В условиях нынешних непрерывных информационных войн мнение специалистов «на том берегу» ощущается особенно остро. Впрочем, ещё десять лет назад британский дипломат и историк, бывший посол Соединённого Королевства в СССР и РФ, сэр Родрик БРЕЙТВЕЙТ в своей работе «Москва-1941: город и его жители на войне» (2006) попытался понять, какими настроениями жила осаждённая советская столица в том роковом году. «Моя книга — о людях, которые, несмотря на паранойю СТАЛИНА и некомпетентность армейского командования, объединились и остановили Гитлера», — вот так, ни больше ни меньше, пишет автор. К чести (или бесчестью?) автора, он всё-таки пытается выставить жителей Москвы людьми, которым ничто «человеческое» — евроценности — не чуждо: у сэра Родрика москвичи морально готовы сдать Москву, они говорят о скором падении режима Сталина, рабочие идут на активные протестные акции, портят оборудование и от безысходности воруют технический спирт и сосиски, и прочая, и прочая. По результатам прочтения текста г-на Брейтверта, а равно и других западных спецов, в частности моего любимого историка и тёзки Энтони БИВОРА, в общем-то, становится понятно: ТАКУЮ войну и, в частности, ТАКОЕ сражение, как битва под Москвой, могли выиграть лишь существа, тотально (и, конечно, тоталитарно) оторванные от общечеловеческих ценностей. Обладающие колоссальным болевым порогом, как звери. Нечувствительные к любым внешним воздействиям, как бактерии в средневековье. Выживающие вопреки зверствам вожака стаи — как волки.
И это всё про нас. Да?
Справедливости ради следует сказать, что предки господ историков вели себя куда адекватнее: уже в конце 1941-го немцы увидели под Москвой британские танки «Валентайн-II», полученные по ленд-лизу; машины сами по себе лёгкие, ничего не решающие, но самим фактом своего существования в московских снегах иллюстрирующие важный факт: в борьбе с реальным мировым злом «цивилизация» примкнула к «дикарям», и перед лицом общего врага победа — общее дело. И она осталась за нами.

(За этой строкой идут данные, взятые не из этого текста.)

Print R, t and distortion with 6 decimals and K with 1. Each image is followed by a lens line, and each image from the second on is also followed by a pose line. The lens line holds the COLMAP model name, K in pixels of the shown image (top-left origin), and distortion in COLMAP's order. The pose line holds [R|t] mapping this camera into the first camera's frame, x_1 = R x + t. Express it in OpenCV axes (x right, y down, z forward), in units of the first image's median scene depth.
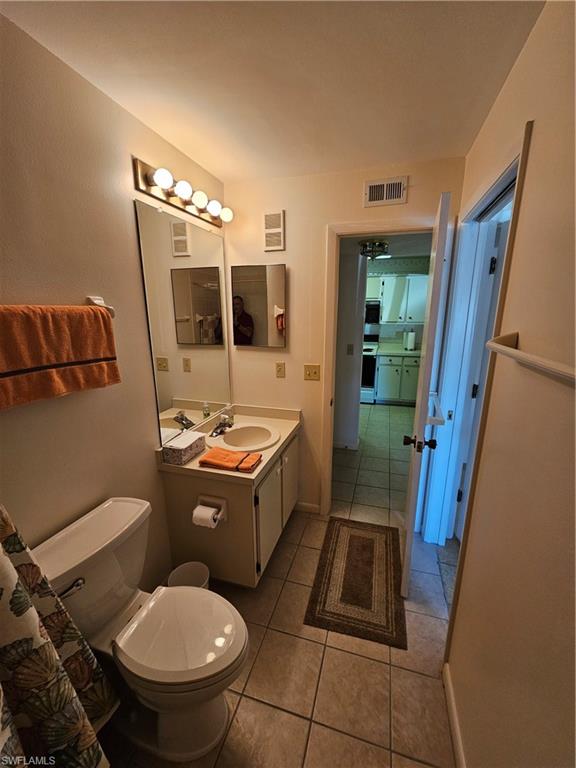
lens RADIAL K [[313.2, 0, 290.8], [0, 313.2, 386.3], [0, 0, 1]] dist [-0.001022, -0.000076]
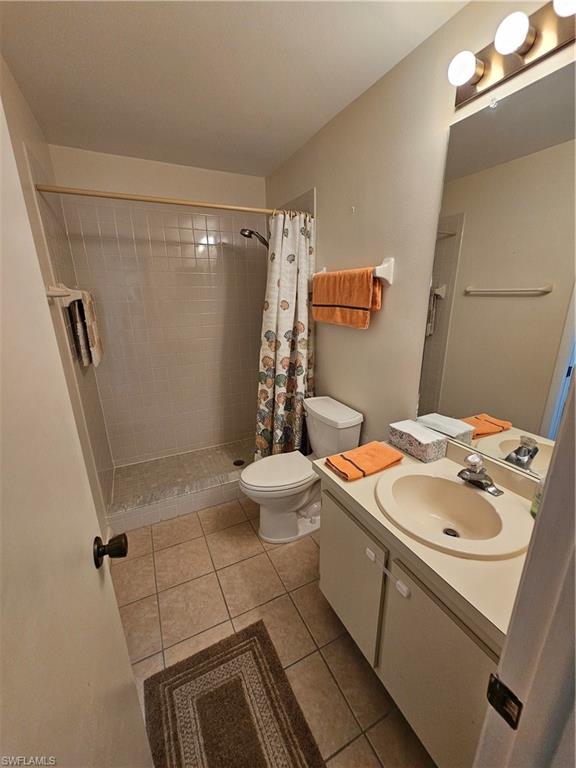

P. S. Автору этих строк доводилось общаться с несколькими участниками битвы за Москву. С Героем Советского Союза Иваном Васильевичем ОГЛОБЛИНЫМ. С лётчиками, воевавшими в московском небе: Василием Никаноровичем САВЕНКОВЫМ и Павлом Поликарповичем ЛЫСЕНКО. Они не очень охотно, с напряжением, но рассказывали о разном — о боях под Москвой, о снегах и о гибельном небе над осаждённой столицей, о ранениях, о гибели боевых товарищей, о суровой необходимости стоять насмерть, но их объединяло одно: в голосе этих ветеранов сквозила суровая непреклонная убеждённость в том, что всё было сделано правильно. Что громадные жертвы — не напрасны. Что как это — сдать МОСКВУ?.. Что пример неслыханной доблести и стойкости не будет забыт, что та ежедневная, ставшая будничной и привычной страшная боевая работа не потребуется снова. Что этот исторический опыт убережёт нас и Россию от новых исторических катаклизмов. От новых операций на сердце нашей Родины.
…Они говорили это так, как будто всё это было вчера.